On June 8, the experts from her organisation will visit the hills. The department, on its part, is planning to segregate the garbage and generate manures from it.
Solutions can be a combination of the tried and tested methods and innovations, according to Nalini Shekar. “Local solutions that are effective and pocket-friendly can be employed,” she said.
Visitors often clamber up the fort’s walls to take selfies and photographs. This has been happening despite the boards that warn them of the risks involved. A horticulture department official says that they are short of security staff to implement this rule.
The lack of guards is also worrying women tourists. Ammu Nair, a visitor, says, “If you have not come with a group, you will feel unsafe, particularly while you climb the hill.

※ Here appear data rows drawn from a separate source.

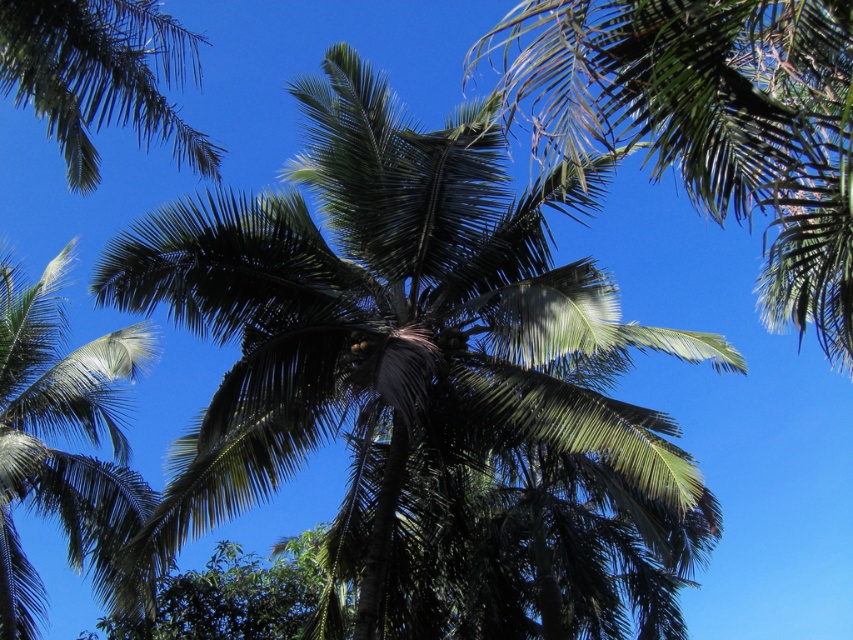
Question: Based on their relative distances, which object is nearer to the green leafy palm at center?

Choices:
 (A) green leafy coconut tree at center
 (B) green leafy palm at upper left

Answer: (B)

Question: Does green leafy palm at center have a smaller size compared to green leafy palm at upper left?

Choices:
 (A) yes
 (B) no

Answer: (A)

Question: Which object is farther from the camera taking this photo?

Choices:
 (A) green leafy coconut tree at center
 (B) green leafy palm tree at left

Answer: (B)

Question: Which point appears closest to the camera in this image?

Choices:
 (A) click(x=109, y=92)
 (B) click(x=51, y=285)

Answer: (A)

Question: Does green leafy coconut tree at center lie in front of green leafy palm at upper left?

Choices:
 (A) yes
 (B) no

Answer: (A)

Question: Does green leafy coconut tree at center lie behind green leafy palm tree at left?

Choices:
 (A) no
 (B) yes

Answer: (A)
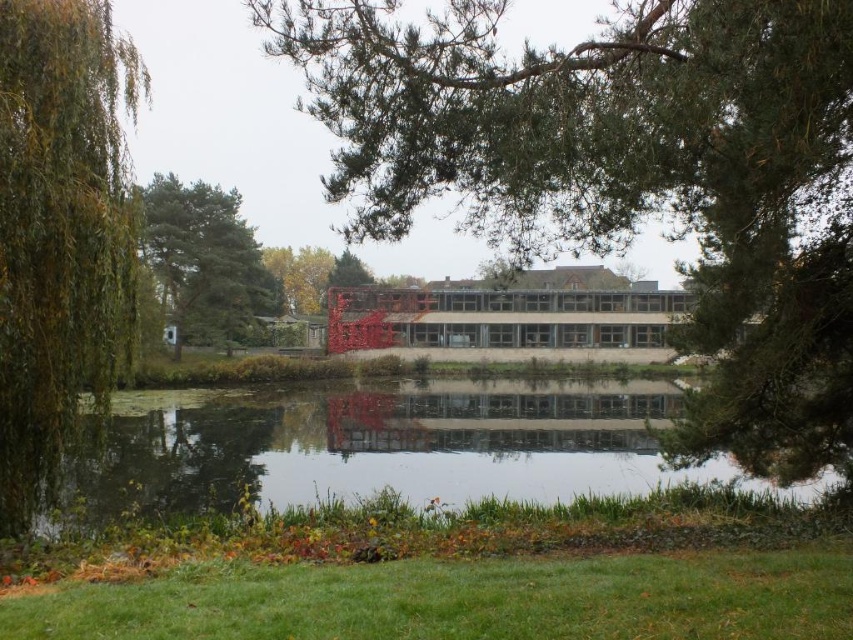
Question: Observing the image, what is the correct spatial positioning of transparent glass water at center in reference to green leafy tree at left?

Choices:
 (A) above
 (B) below

Answer: (B)

Question: Does transparent glass water at center appear over green grass at lower center?

Choices:
 (A) yes
 (B) no

Answer: (B)

Question: Can you confirm if green leafy tree at left is smaller than green textured pine tree at upper left?

Choices:
 (A) yes
 (B) no

Answer: (A)

Question: Which point appears farthest from the camera in this image?

Choices:
 (A) (76, 324)
 (B) (161, 209)

Answer: (B)

Question: Considering the real-world distances, which object is closest to the green textured pine tree at upper left?

Choices:
 (A) green grass at lower center
 (B) green leafy tree at left

Answer: (B)

Question: Which of the following is the closest to the observer?

Choices:
 (A) [618, 218]
 (B) [251, 305]

Answer: (A)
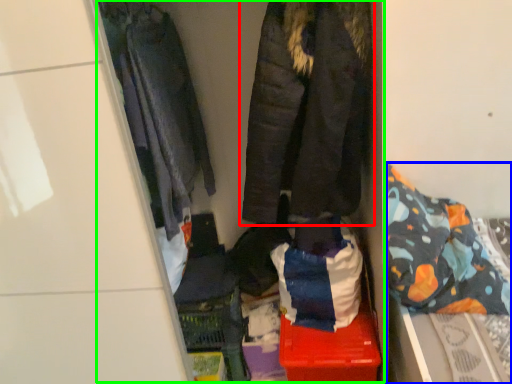
Question: Which object is positioned farthest from jacket (highlighted by a red box)? Select from bed (highlighted by a blue box) and closet (highlighted by a green box).

Choices:
 (A) bed
 (B) closet

Answer: (A)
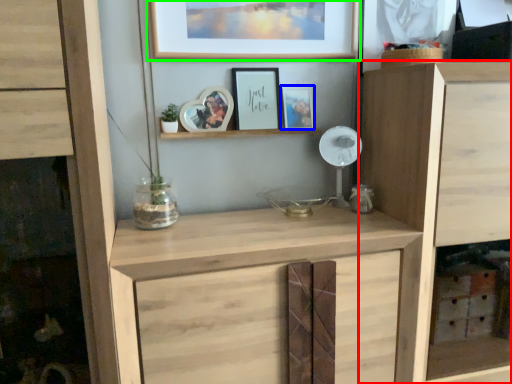
Question: Considering the real-world distances, which object is closest to cupboard (highlighted by a red box)? picture frame (highlighted by a blue box) or picture frame (highlighted by a green box).

Choices:
 (A) picture frame
 (B) picture frame

Answer: (A)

There should be enough guards posted along the hills’ roads.”
The department is planning to deploy more home guards. Along with that, they are also planning to add 20 more CCTV cameras to the existing 22.
The horticulture department has retarred a stretch of the road for `1.62 crore and will officially open it in a couple of months. They are also planing to introduce eco vehicles to the summit of the hill.

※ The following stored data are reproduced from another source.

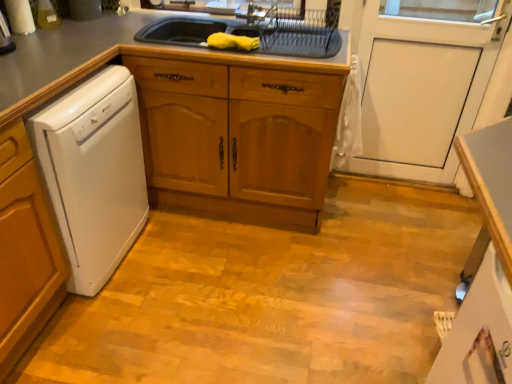
In order to click on free space that is in between gray matte countertop at upper center and white glossy counter at lower right in this screenshot , I will do `click(287, 273)`.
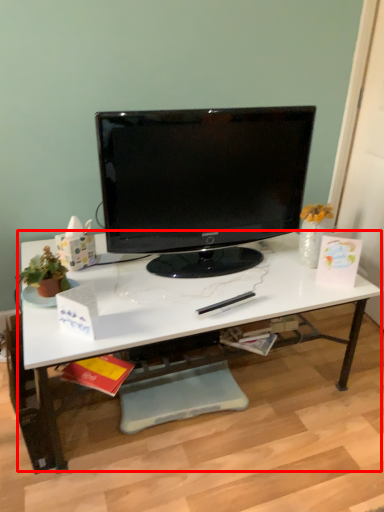
Question: From the image's perspective, what is the correct spatial positioning of desk (annotated by the red box) in reference to computer monitor?

Choices:
 (A) above
 (B) below

Answer: (B)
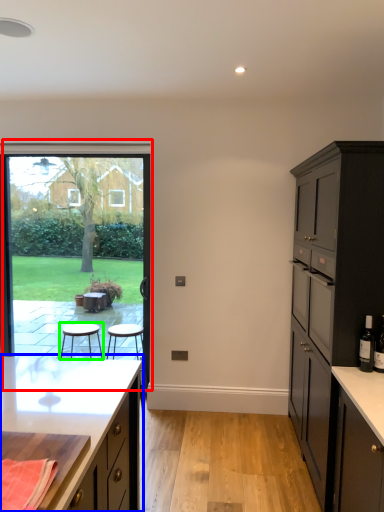
Question: Which object is positioned farthest from window (highlighted by a red box)? Select from cabinetry (highlighted by a blue box) and stool (highlighted by a green box).

Choices:
 (A) cabinetry
 (B) stool

Answer: (A)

More ticket counters will be opened with extra staff during weekends and festival seasons.
One of the major attractions of Nandi Hills, Tipu Sultan’s Summer Residence built in 1791, is clearly lacking maintenance. Name and information boards have fallen off and have been kept leaning against the walls, open to the sun and rain. The one that has weathered every storm is one placed by the Archaeological Survey of India that talks of the historical importance of this monument. Payal Agarwal, a visitor, wishes there was a curator to share the stories of the fort and its buildings. She blames the visitors for the bad state of the fort. “Visitors deface the monument,” she says. N Ramesh, Special Officer, Horticulture Department (Nandi Hills), pleads helplessness. “The archaeological department is supposed to take care of the summer palace,” he says. “I have been
communicating with the officials about the need to maintain the monument. Two roof tiles are broken, so water is seeping into the palace. The ASI officials say they’re doing their best. NBD Kempegowda, senior conservation assistant, ASI, says, “We are maintaining status quo. Hence we cannot renovate it. The department has deployed a warden to take care of the monument.”